A trecento anni dalla nascita. Il Parlamento lituano ha dichiarato il 2020 “Anno della storia degli ebrei di Lituania e del Gaòn di Vilna ”
Riccardo Di Segni
Tra gli anniversari a cifra tonda di quest’anno c’è anche quello dei trecento anni dalla nascita di rabbi Eliàhu, noto come il Gaòn di Vilna. Noto, beninteso, nel mondo ebraico, che ne celebra la cultura e la dottrina divenute mitiche e proverbiali, molto meno al suo esterno; ma la traccia lasciata da questo personaggio è tale che non se ne dovrebbe ignorare la storia. Già il suo nome merita attenzione: Gaòn significa eccellenza, genio, ed è un termine onorifico abusato e inflazionato (non solo tra gli ebrei, si pensi all’uso del titolo di “ecc.za” in Italia…), ma nel suo caso gli si addice pienamente. Vilna è Vilnius, la capitale della Lituania, paese in cui la multietnicità si esprime con i diversi nomi della stessa città; e gli ebrei preferiscono dire Vilne o Vilna a e non Vilnius, Kovne o Kovno e non Kaunas, come in Yiddish e non nella lingua locale. Vilna è stata una grande capitale intellettuale del mondo ebraico fino a quando la sua comunità è stata spazzata dalla Shoah con la collaborazione dei suoi concittadini; toccò poi ai sovietici la cancellazione finale della cultura ebraica. Oggi Vilna-Vilnius conta pochi ebrei, ma con un desiderio di recupero della memoria, dei pochi edifici storici rimasti, di grandi cimiteri contesi; e almeno ora le autorità lituane si rendono conto dell’importanza di questa memoria tanto da dichiarare il 2020 “Anno della storia degli ebrei di Lituania e del Gaon di Vilna”.

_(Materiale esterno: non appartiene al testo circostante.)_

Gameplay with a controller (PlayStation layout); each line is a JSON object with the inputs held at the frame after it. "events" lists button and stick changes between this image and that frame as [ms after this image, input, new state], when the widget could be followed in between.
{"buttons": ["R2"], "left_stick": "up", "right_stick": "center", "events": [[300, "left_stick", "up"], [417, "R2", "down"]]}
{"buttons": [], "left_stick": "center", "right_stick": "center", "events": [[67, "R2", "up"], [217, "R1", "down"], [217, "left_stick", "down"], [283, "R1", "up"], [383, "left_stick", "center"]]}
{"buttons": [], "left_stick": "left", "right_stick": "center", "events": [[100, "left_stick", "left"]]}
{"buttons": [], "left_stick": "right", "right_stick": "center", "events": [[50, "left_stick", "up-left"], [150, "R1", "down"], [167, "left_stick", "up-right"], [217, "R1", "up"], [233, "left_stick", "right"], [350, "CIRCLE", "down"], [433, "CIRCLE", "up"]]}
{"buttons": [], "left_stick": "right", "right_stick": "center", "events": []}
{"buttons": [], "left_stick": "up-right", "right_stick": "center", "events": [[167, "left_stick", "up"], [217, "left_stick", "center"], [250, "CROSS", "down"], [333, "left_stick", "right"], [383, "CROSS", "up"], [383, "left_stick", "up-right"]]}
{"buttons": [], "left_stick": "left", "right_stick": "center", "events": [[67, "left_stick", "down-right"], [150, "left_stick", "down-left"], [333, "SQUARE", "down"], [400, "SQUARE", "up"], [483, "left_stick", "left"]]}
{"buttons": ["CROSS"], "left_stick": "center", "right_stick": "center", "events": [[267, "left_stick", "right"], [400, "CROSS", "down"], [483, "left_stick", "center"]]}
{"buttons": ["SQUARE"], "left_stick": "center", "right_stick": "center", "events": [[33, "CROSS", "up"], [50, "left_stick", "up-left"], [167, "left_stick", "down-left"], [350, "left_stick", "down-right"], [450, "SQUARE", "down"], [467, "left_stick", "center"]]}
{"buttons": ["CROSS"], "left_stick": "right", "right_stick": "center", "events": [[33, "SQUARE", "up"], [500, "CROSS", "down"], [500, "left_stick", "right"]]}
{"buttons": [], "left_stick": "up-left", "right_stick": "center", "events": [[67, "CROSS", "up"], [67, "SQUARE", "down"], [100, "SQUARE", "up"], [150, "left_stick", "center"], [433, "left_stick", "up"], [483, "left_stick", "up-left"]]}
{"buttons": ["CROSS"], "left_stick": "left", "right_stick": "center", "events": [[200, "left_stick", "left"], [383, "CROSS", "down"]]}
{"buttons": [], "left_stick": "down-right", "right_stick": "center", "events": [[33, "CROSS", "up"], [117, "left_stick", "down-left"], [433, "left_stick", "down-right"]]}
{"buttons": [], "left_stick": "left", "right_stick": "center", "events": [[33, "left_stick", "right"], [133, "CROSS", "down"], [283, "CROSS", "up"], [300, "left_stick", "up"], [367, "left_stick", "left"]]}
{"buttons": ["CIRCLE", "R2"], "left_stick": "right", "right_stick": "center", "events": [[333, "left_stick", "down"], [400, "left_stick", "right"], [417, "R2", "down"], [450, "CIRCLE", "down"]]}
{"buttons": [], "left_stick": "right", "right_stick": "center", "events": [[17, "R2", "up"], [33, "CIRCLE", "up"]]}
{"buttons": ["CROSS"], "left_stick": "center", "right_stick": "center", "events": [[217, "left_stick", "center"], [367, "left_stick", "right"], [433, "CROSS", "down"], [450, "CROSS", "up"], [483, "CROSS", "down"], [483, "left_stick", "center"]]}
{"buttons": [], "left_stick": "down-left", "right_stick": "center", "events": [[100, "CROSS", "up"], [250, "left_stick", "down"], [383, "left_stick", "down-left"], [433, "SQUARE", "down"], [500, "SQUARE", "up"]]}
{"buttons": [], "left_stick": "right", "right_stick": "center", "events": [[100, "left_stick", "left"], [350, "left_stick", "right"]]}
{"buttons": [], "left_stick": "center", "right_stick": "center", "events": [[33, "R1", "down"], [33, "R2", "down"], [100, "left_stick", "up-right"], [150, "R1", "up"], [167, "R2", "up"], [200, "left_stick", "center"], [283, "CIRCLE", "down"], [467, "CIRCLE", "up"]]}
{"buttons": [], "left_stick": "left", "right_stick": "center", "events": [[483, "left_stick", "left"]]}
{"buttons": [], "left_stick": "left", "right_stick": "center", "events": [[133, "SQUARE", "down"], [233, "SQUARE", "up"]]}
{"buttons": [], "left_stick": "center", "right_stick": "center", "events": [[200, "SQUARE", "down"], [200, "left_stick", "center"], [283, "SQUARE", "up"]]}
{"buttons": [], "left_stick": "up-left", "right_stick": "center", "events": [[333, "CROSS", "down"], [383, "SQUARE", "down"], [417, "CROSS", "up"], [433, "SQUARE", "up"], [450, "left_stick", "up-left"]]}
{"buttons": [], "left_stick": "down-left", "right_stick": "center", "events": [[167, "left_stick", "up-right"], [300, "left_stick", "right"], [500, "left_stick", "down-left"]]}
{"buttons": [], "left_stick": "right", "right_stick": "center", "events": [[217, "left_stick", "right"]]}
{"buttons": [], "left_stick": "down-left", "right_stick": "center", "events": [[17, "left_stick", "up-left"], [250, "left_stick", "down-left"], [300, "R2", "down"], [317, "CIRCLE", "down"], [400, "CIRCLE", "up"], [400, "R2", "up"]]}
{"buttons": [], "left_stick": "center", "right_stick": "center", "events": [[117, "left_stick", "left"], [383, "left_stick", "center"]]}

Rabbi Eliàhu nacque nel 1720 e passò l’intera sua esistenza, dall’infanzia in cui si rivelò bambino prodigio alla sua morte nel 1797, sui libri di studio. Non accettò mai incarichi di guida comunitaria, ed ebbe una ristretta schiera di discepoli. In compenso compose una notevole quantità di opere, in parte scritte direttamente, in parte raccolte dagli allievi, in cui commentò i principali testi della tradizione. Caratterizza queste opere la sistematica attenzione filologica ai testi, che vuole emendare da tutte le incrostazioni sovrapposte da secoli. Un metodo di studio scientifico, che si accompagnava alla passione che il Gaon ebbe per studi scientifici “profani”, dall’astronomia all’ingegneria alla matematica, sui quali scrisse anche dei testi. Tutta la sua vita fu condotta in condizioni di estrema povertà, diventando un modello di ascetismo e di rigore morale. Ma il suo modello personale entrò in conflitto con la grande rivoluzione religiosa dei suoi tempi, il Chasidismo, movimento mistico che esaltava il fervore e il sentimento, sotto la guida di capi carismatici. Il Gaòn, benché fosse egli stesso un mistico, cultore di testi della Kabalà, si trovò alla guida degli oppositori del Chasidismo, gestendo con la sua autorità l’inizio di una frattura micidiale nel mondo ebraico che ancora persiste. Dai suoi insegnamenti derivò una scuola e un modo di studiare, fondata sul rigore di approccio e sulla propedeuticità. Paradossalmente questi metodi, applicati con il massimo rispetto delle fonti, furono considerati esemplari dall’altro movimento culturale che nacque a quei tempi, la Haskalà, l’illuminismo ebraico, teso ad un rapporto razionale e conciliatorio con il moderno esterno, che allora timidamente si apriva agli ebrei. Il Gaòn divenne così, suo malgrado, un emblema anche per molti che dalla tradizione si allontanavano.
Un’altra dimensione importante della sua storia è il desidero di ritorno alla terra d’Israele, che provò a realizzare con un viaggio fallito ma che indusse una schiera di suoi discepoli a una ondata migratoria ai primi dell’ottocento, quando ancora di sionismo politico non si parlava. Tra i discendenti di questi, l’attuale presidente dello Stato d’Israele, Rivlin. Insomma un influsso ad ampio raggio che ancora oggi si sente; ed è un notevole aspetto dell’ebraismo, che anche in ambienti distaccati dalla pratica religiosa pone come modello esemplare una personalità che si è distinta essenzialmente per la passione e l’eccellenza nello studio.